Exercise brief — Only the closing part of the listing is wanted: reproduce exactly the line containing "pinky mcp: (147, 69)" and all lines below it.

Material provided —

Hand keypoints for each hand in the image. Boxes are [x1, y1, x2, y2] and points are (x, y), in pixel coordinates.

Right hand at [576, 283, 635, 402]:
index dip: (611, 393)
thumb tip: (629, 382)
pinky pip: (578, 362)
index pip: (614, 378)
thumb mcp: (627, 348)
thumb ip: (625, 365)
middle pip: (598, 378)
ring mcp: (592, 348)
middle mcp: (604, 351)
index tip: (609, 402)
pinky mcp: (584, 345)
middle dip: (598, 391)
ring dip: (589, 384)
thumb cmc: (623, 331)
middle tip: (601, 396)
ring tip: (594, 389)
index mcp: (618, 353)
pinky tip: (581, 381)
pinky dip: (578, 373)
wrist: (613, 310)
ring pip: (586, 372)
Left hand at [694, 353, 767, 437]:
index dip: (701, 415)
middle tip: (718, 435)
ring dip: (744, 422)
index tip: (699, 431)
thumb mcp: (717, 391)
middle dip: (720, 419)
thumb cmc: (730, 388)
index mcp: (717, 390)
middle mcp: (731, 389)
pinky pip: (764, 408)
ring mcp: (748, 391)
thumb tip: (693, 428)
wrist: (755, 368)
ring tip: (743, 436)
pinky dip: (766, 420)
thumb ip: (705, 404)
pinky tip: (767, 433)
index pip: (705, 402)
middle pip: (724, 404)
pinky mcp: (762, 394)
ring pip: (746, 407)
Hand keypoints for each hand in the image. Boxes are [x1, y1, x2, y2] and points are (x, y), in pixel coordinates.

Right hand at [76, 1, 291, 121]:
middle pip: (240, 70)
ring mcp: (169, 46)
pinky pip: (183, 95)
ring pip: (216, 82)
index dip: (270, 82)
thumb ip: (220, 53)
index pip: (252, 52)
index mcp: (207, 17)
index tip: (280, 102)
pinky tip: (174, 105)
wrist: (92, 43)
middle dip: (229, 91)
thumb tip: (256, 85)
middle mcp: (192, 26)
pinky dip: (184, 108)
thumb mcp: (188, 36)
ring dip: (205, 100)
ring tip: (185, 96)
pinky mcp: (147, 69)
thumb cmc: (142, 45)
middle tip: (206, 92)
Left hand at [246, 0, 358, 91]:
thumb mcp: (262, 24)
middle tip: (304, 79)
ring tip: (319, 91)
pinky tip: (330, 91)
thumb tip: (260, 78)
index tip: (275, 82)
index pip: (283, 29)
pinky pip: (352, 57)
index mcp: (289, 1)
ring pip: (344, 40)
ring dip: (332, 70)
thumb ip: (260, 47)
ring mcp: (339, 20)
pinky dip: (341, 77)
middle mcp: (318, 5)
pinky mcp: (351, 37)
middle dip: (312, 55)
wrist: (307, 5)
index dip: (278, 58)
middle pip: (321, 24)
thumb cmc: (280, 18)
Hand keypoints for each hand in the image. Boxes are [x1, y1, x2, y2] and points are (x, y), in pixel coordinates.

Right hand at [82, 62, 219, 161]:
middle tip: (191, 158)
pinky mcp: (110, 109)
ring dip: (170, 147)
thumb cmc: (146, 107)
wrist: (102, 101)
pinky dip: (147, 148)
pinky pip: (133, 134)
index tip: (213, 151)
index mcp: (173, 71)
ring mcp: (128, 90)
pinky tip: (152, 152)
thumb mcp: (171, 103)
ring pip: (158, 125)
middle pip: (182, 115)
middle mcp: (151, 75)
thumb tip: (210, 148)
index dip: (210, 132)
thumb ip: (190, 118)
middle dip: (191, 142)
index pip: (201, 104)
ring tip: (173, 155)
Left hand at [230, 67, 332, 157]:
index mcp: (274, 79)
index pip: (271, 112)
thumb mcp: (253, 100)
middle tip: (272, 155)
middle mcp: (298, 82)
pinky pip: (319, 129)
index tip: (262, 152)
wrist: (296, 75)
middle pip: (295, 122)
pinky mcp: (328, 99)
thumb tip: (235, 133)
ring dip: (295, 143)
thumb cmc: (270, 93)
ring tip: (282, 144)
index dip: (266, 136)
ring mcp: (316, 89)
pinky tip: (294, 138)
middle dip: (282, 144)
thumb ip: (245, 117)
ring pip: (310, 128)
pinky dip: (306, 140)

Response to this task —
pinky mcp: (147, 69)
thumb cmc: (142, 45)
middle tip: (206, 92)
Left hand at [246, 0, 358, 91]:
thumb mcp: (262, 24)
middle tip: (304, 79)
ring tip: (319, 91)
pinky tip: (330, 91)
thumb tip: (260, 78)
index tip: (275, 82)
index pip: (283, 29)
pinky pip: (352, 57)
index mcp: (289, 1)
ring pip: (344, 40)
ring dip: (332, 70)
thumb ip: (260, 47)
ring mcp: (339, 20)
pinky dip: (341, 77)
middle mcp: (318, 5)
pinky mcp: (351, 37)
middle dip: (312, 55)
wrist: (307, 5)
index dip: (278, 58)
middle pip: (321, 24)
thumb cmc: (280, 18)
Hand keypoints for each hand in the image. Boxes are [x1, y1, x2, y2] and points are (x, y), in pixel coordinates.

Right hand at [82, 62, 219, 161]:
middle tip: (191, 158)
pinky mcp: (110, 109)
ring dip: (170, 147)
thumb cmc: (146, 107)
wrist: (102, 101)
pinky dip: (147, 148)
pinky pip: (133, 134)
index tip: (213, 151)
index mcp: (173, 71)
ring mcp: (128, 90)
pinky tip: (152, 152)
thumb mcp: (171, 103)
ring pip: (158, 125)
middle pip: (182, 115)
middle mcp: (151, 75)
thumb tip: (210, 148)
index dip: (210, 132)
thumb ip: (190, 118)
middle dip: (191, 142)
index pip: (201, 104)
ring tip: (173, 155)
Left hand at [230, 67, 332, 157]:
index mcp: (274, 79)
index pip: (271, 112)
thumb mcp: (253, 100)
middle tip: (272, 155)
middle mcp: (298, 82)
pinky pip: (319, 129)
index tip: (262, 152)
wrist: (296, 75)
middle pip: (295, 122)
pinky mcp: (328, 99)
thumb tip: (235, 133)
ring dip: (295, 143)
thumb cmc: (270, 93)
ring tip: (282, 144)
index dip: (266, 136)
ring mcp: (316, 89)
pinky tip: (294, 138)
middle dip: (282, 144)
thumb ip: (245, 117)
ring pip: (310, 128)
pinky dip: (306, 140)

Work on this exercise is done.